Using qPCR to assay microRNA levels in pancreatic cystic fluid obtained by endoscopic ultrasound may provide useful molecular staging information in addition to or in place of conventional histopathology. From a clinical perspective, consistent collection of the specimens must be adhered to so that the RNA is not degraded prior to analysis.
Sample handling and RNA preparation are critical to the success of RNA analysis and have to be standardized.

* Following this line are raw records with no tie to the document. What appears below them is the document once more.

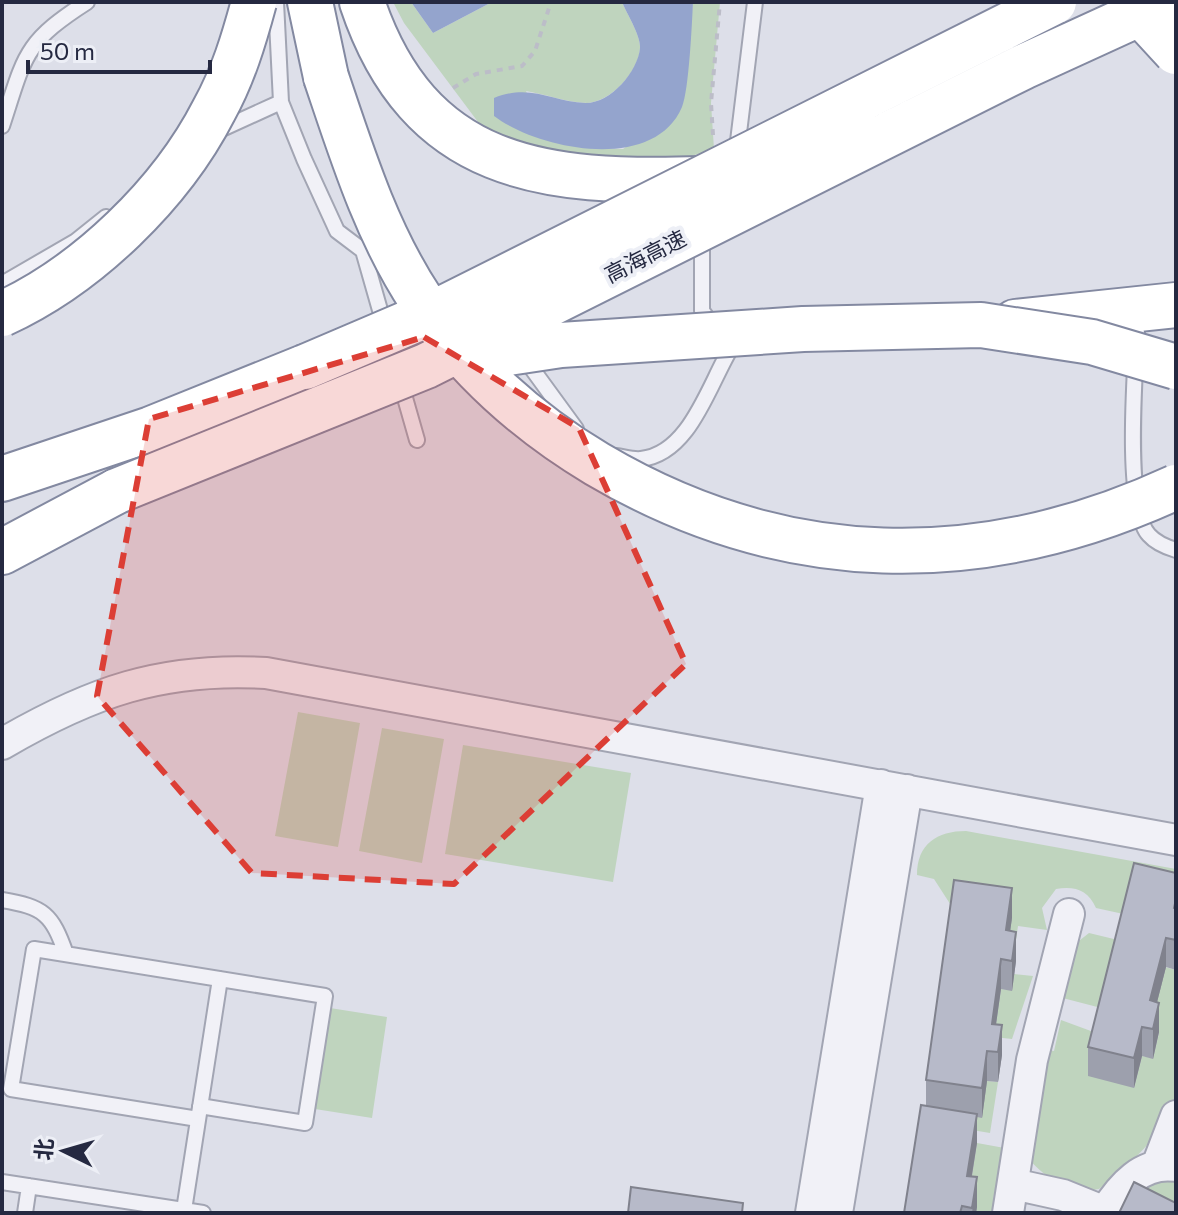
<svg xmlns="http://www.w3.org/2000/svg" width="1178" height="1215" viewBox="0 0 1178 1215" font-family="Commissioner,'Noto Sans SC',sans-serif">
<rect width="100%" height="100%" fill="#dddfe9"/>
<!-- green -->
<path fill="#bfd4be" d="M393,2H411L433,33L492,2H622C627,14 641,36 640,48C639,71 611,102 587,103C568,103 545,94 526,91L549,140L591,148L623,149L682,106L693,2H720L711,103L714,149L669,163L619,173L480,133L478,122L404,23Z
M298,712L360,723L338,847L275,836Z
M382,728L444,739L422,863L359,851Z
M463,745L631,773L613,882L445,854Z
M966,831L1176,869V903L1128,915L1096,908C1088,890 1075,886 1056,889L1042,908L1047,930L1018,926L1013,961L954,910L934,879L917,875C917,844 937,831 966,831Z
M1089,933L1122,941L1105,1009L1055,996L1070,948Z
M1165,967L1176,970V1098C1160,1139 1132,1162 1099,1189C1074,1194 1041,1177 1028,1157L1043,1049L1054,1051L1061,1020L1099,1034L1134,1088L1142,1056L1153,1058L1159,1033L1150,1030Z
M1014,974L1033,976L1012,1039L994,1037L1001,989L1012,990Z
M330,1008L387,1017L372,1118L315,1109Z
M987,1081L998,1082L990,1133L966,1129Z
M977,1143L1010,1149L1002,1194H994L992,1213H976L967,1205Z
M1176,1178V1213L1134,1191L1147,1182Z"/>
<!-- water -->
<path fill="#94a4cd" d="M411,2H492L433,33Z
M622,2H693C692,23 689,90 682,107C654,173 539,150 494,116V98C532,83 551,102 586,103C611,103 638,71 640,48C641,36 627,14 622,2Z"/>
<g fill="none" stroke-linecap="round" stroke-linejoin="round">
<defs>
<path id="lane" d="M276,2L281,102L304,159L337,231L386,268
M2,126C25,56 23,43 87,2
M213,133L281,102
M732,151L738,141L755,2
M702,236V311L714,327
M364,254L417,440
M2,284L76,241L106,217
M1137,332C1135,371 1124,509 1149,535C1156,543 1166,547 1176,550
M522,355L576,429
M616,456C624,457 633,460 641,459C690,454 709,384 731,348L739,343
M2,900C44,907 52,914 66,954
M198,1119L11,1089L34,949L325,996L305,1123L200,1106
M2,1182L203,1213
M184,1210L220,979
M25,1213L29,1186"/>
<path id="street" d="M2,744C91,692 162,667 266,673L1176,840
M1158,1163L1176,1116
M1013,1184L1063,1195L1105,1212
M811,1213L881,785
M837,1213L907,790
M1008,1213L1032,1060L1069,914
M1104,1213C1121,1186 1142,1161 1176,1166"/>
<path id="highway" d="M310,2L326,77
M362,2C419,172 544,184 701,179
M1015,322L1176,305
M2,479L151,429L305,367
M2,552L117,491"/>
</defs>
<!-- lane casing -->
<use href="#lane" stroke="#a2a5b3" stroke-width="18"/>
<!-- street casing -->
<use href="#street" stroke="#a2a5b3" stroke-width="34"/>
<!-- highway casing -->
<use href="#highway" stroke="#8389a1" stroke-width="48"/>
<!-- path -->
<path stroke="#bcbdc8" stroke-width="4" stroke-dasharray="6 6" stroke-linecap="butt" d="M453,88L476,74L522,66L535,51L551,2
M713,135L711,103L720,2"/>
<!-- lane -->
<use href="#lane" stroke="#f1f1f7" stroke-width="14"/>
<!-- street -->
<use href="#street" stroke="#f1f1f7" stroke-width="30"/>
<!-- highway -->
<use href="#highway" stroke="#fff" stroke-width="44"/>
<defs>
<path id="highway-bridge" d="M1130,2L1176,52
M326,77C352,154 376,232 421,300C465,367 528,423 597,464C783,574 981,577 1176,487
M2,314C87,275 171,194 214,110C233,76 244,39 254,2
M468,359L561,345L803,329L981,325L1092,342L1176,367
M305,367L448,306L1054,2
M117,491L426,366L1023,67L1165,2"/>
</defs>
<!-- highway-bridge casing -->
<use href="#highway-bridge" stroke="#8389a1" stroke-width="48" stroke-linecap="butt"/>
<!-- highway-bridge -->
<use href="#highway-bridge" stroke="#fff" stroke-width="44"/>
</g>
<!-- wall -->
<path fill="#9da0ad" d="M1176,873V970L1166,967L1157,1002L1159,1032L1153,1059L1142,1056L1134,1088L1088,1076V1047Z
M1012,918L1010,931L1016,961L1012,991L1001,989L996,1024L1002,1055L998,1082L987,1081L982,1118L977,1117V1143L972,1176L977,1207L976,1213H904L926,1105V1080Z"/>
<!-- shaded-wall -->
<path fill="#80828d" d="M1012,888V918L1006,960V930Z
M1016,932V961L1012,991V961Z
M1166,938V967L1150,1030V1000Z
M1001,959V989L992,1053V1024Z
M1159,1003V1032L1153,1059V1029Z
M1002,1025V1055L998,1082V1052Z
M1142,1027V1056L1134,1088V1058Z
M987,1051V1081L982,1118V1088Z
M977,1114V1143L967,1205V1176Z
M977,1177V1207L976,1213H972Z"/>
<!-- building -->
<path fill="#b7bac9" stroke="#80828d" stroke-width="2" d="M1134,863L1176,873V899L1174,908L1176,909V940L1166,938L1150,1000L1159,1003L1153,1029L1142,1027L1134,1058L1088,1047Z
M954,880L1012,888L1006,930L1016,932L1012,961L1001,959L992,1024L1002,1025L998,1052L987,1051L982,1088L926,1080Z
M921,1105L977,1114L967,1176L977,1177L972,1208L962,1206L960,1213H904Z
M1134,1182L1176,1203V1213H1119Z
M631,1187L743,1203L742,1213H628Z"/>
<!-- marked area -->
<path fill="#dc3e35" fill-opacity="0.2" stroke="#dc3e35" stroke-width="6" stroke-dasharray="16 10" stroke-linejoin="round" d="M424,337L579,428L686,664L454,884L252,873L97,696L149,419Z"/>
<g text-anchor="middle" dominant-baseline="central" stroke-width="8" stroke-linejoin="round" paint-order="stroke">
<!-- street labels -->
<g font-size="22" fill="#252941" stroke="#edeff6">
<text transform="translate(645 256) rotate(-27)">高海高速</text>
</g>
</g>
<!-- border -->
<rect width="1178" height="1215" fill="none" stroke="#252941" stroke-width="8"/>
<!-- north arrow -->
<g transform="translate(64 1151) rotate(275)" stroke="#edeff6" stroke-width="6" paint-order="stroke">
<path d="M0-6L14 30L0 20L-14 30Z" fill="#252941"/>
<text y="-12" font-size="22" font-weight="bold" text-anchor="middle" fill="#252941">北</text>
</g>
<!-- scale -->
<path d="M28 60v12h182v-12" fill="none" stroke="#252941" stroke-width="4"/>
<text x="40" y="60" font-size="24" fill="#252941" stroke="#edeff6" stroke-width="6" paint-order="stroke">50 m</text>
</svg>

Real-time PCR assays are widely employed in evaluating Helicobacter pylori culture and antibiotic susceptibility, particularly SNPs associated with clarithromycin and tetracycline resistance. Has PCR detection for diagnosis and drug resistance essentially replaced other methods, or are these alternatives able to offer significant advantages to the PCR approach?
Drs. Chittur and Tine
qPCR detection of H. pylori and identification of SNPs associated with drug resistance complement the classical approaches to diagnosis such as histological detection and culture-based agar diffusion assays to determine drug sensitivity. They are significantly more rapid than classical tests and allow detection from clinical specimens obtained by noninvasive means. There are some disadvantages, however.
If many mutations are found to confer resistance to a particular drug, then assay design can become cumbersome. In addition, the presence of a novel mutation would not be detected by these qPCR-based approaches. Most bacterial infections will consist of a mixture of genotypes. The ability of qPCR-based detection to identify the presence of resistant bacteria as a very minor component within a larger population of sensitive organisms (prior to treatment with an antibiotic that ends up expanding the population of resistant organisms, eventually resulting in treatment failure) would provide a significant advantage to this type of testing and increase its usage.
There are companies that specialize in multiplex qPCR for pathogen detection. Alternative platforms, however, often are as good as qPCR for this purpose. It is challenging to develop multiplex qPCR tests with high sensitivity and specificity for clinical samples.
It is my understanding that the traditional approach to detecting SNPs using techniques such as pulse field electrophoresis has been replaced by qPCR using fluorescence-based hydrolysis probes.
The qPCR technology would have several advantages over this traditional approach. Hydrolysis probes are designed to emit fluorescence following 100% hybridization to the target sequence. This makes them ideal for SNP detection. Also, the increased throughput and closed system of the qPCR are advantageous.
Lights-On/Lights-Off probes are ideally suited for distinguishing wild-type and drug-resistant strains. Indeed, we are currently finishing construction of an assay for M/XDR- TB, which can distinguish all of the significant mutations responsible for rifampicin resistance using a single color and in other colors can simultaneously detect and distinguish the major mutations for resistances to isoniazid, ethambutol, fluoroquinolones, and aminoglycosides.
This multiplex assay also distinguishes M. tuberculosis, M. bovis, and M. aftricanum (all MTBCs) from approximately 20 different species of NTM (nontuberculosis Mycobacteria).